# Newbie!



## LightingStorm2007 (Dec 22, 2007)

Hi Everybody,
I'm new here. I don't own a Horse, but I'm saving up for one. Currently we own three dogs, three cats, and three rabbits. I own one of the dogs (German Shepherd named 'Zeus'), own two of the cats, and I own all three rabbits!  I came here to learn about Horses, and BTW, my name was supposed to be "LightningStorm2007", I mispelled it!


----------



## buckaroo2010 (Nov 7, 2007)

Nice to meet you Storm  Hope you get alot of info on here about horses! If you would like to know anything feel free to send me a msg and i'll try my best to help you!


----------



## Vidaloco (Sep 14, 2007)

Welcome to the forum Storm. This is a great place to learn about horses. Feel free to jump in at any time.

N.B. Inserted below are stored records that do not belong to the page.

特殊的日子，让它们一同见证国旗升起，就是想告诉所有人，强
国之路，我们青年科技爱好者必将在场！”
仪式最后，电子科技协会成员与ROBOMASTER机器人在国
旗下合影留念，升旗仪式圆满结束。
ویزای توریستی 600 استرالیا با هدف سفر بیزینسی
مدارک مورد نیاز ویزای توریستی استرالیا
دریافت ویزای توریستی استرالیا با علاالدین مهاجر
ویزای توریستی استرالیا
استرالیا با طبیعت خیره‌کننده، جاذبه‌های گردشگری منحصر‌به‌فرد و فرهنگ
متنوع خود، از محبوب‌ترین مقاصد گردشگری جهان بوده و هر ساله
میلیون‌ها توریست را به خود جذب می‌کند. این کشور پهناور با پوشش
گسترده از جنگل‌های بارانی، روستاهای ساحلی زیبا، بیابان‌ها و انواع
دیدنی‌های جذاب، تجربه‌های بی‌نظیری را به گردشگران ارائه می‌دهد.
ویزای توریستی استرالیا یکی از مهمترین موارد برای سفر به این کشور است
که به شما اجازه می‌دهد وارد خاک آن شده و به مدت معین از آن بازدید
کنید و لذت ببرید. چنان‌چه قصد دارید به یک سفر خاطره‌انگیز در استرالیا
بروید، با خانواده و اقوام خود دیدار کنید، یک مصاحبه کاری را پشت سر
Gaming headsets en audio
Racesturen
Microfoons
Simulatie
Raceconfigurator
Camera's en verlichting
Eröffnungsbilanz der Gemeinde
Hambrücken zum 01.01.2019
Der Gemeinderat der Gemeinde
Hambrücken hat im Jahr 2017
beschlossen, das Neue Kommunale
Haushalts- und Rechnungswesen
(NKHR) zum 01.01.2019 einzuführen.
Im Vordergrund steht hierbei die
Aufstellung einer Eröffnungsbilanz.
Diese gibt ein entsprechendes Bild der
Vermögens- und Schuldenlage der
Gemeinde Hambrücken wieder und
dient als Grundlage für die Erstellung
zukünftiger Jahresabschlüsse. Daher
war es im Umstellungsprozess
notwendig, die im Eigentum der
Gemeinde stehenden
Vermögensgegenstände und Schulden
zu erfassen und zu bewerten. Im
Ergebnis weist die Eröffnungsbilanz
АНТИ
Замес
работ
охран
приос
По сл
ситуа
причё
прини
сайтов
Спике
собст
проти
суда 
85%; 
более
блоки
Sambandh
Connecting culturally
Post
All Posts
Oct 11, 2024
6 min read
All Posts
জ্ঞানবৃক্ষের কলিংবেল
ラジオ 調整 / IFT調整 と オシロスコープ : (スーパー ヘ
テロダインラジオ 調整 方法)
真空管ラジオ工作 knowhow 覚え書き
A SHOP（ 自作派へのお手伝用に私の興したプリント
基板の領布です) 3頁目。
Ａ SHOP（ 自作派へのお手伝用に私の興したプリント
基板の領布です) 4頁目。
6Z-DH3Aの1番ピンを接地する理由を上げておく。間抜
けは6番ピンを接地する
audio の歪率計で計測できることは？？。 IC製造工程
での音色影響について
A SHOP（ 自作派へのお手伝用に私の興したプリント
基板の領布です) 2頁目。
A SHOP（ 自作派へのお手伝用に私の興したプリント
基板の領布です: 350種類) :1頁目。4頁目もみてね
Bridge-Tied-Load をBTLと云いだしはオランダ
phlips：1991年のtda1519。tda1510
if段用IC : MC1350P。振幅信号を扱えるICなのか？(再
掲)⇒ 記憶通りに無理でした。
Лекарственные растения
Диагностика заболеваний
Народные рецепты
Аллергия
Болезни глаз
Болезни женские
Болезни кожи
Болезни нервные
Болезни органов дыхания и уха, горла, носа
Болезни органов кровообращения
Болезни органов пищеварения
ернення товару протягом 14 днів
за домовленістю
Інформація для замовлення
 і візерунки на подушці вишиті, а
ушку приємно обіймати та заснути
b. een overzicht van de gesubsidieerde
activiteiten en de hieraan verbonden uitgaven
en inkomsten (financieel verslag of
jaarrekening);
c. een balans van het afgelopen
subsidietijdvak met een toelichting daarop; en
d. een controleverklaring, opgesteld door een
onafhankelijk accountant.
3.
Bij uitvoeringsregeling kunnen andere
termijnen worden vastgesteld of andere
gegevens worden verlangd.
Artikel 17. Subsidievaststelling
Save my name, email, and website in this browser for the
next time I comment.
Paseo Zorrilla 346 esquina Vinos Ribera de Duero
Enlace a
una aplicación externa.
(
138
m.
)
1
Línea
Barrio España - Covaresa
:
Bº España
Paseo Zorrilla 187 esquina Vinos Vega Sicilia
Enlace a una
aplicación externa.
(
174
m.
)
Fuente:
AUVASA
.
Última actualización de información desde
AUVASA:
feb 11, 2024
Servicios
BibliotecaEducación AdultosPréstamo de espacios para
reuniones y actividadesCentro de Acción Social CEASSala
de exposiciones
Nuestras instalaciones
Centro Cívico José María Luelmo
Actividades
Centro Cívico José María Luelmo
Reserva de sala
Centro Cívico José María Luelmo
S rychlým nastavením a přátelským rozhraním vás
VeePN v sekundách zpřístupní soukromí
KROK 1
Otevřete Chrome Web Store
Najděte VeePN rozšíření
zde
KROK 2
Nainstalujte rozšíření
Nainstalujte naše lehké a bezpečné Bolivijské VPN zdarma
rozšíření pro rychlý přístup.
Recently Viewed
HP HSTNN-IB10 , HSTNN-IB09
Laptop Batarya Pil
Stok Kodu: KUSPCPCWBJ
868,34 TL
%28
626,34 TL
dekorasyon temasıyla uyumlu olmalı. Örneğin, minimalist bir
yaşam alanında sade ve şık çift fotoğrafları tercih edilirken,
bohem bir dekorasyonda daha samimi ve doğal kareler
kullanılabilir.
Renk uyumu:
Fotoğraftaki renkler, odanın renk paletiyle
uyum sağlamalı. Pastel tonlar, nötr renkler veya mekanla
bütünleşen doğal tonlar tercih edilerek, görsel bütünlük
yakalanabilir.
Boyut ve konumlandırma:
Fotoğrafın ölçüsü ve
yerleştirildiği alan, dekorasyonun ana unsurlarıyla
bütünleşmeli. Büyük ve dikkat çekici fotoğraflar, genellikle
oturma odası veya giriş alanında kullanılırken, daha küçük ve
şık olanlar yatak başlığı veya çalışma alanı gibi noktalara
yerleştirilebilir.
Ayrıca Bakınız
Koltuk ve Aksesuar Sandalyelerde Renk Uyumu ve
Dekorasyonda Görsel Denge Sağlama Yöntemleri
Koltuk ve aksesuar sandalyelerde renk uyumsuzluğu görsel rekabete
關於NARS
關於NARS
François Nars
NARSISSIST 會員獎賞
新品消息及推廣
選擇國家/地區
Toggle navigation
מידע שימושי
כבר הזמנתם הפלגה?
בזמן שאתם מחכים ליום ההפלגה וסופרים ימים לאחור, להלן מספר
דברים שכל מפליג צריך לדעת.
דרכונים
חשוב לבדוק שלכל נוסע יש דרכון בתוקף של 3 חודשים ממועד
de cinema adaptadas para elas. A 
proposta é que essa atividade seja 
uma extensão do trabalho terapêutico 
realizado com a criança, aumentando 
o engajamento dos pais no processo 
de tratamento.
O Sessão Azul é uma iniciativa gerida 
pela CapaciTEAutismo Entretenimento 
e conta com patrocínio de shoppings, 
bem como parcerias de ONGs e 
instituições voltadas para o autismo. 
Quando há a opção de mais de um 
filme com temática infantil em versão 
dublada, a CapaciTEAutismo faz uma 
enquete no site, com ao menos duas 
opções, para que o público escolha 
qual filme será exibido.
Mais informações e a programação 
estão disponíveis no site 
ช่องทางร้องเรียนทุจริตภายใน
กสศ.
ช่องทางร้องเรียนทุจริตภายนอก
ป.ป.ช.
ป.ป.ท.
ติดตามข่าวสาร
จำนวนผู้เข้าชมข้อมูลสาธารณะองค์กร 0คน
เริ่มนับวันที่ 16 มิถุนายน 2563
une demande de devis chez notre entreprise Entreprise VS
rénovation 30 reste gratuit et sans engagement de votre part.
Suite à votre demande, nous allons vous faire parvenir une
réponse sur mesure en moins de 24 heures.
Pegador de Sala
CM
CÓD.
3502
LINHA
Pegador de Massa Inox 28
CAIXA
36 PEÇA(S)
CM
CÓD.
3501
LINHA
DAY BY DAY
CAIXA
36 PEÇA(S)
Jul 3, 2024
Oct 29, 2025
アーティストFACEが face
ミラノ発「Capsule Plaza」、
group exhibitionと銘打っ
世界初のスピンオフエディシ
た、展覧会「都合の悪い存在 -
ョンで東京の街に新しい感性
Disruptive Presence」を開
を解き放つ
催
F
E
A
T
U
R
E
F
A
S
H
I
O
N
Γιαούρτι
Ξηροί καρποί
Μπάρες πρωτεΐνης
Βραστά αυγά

The best way to learn about anything is to ask lots of questions.


----------



## jazzyrider (Sep 16, 2007)

hi there and welcome  as vida said, this is a wonderful source of information and for the most part full of friendly people always willing to help


----------



## free_sprtd (Oct 18, 2007)

Welcome welcome!! ya I know how you feel lol my name was supposed to be "free_spirited" but it didn't work out so now it looks like "free_sported" heheh oh well! 

have fun chatting and getting some great opinions and info!


----------



## I Love Lane (Dec 11, 2007)

HI *waves and smiles at you*

WELCOME TO THE FORUM!!!

Lyne


----------



## LightingStorm2007 (Dec 22, 2007)

Thank you so much to you all for the wonderful warm "welcomes"! =) The Arabians have caught my fancy, so I'm doin' a lot of research on them!


----------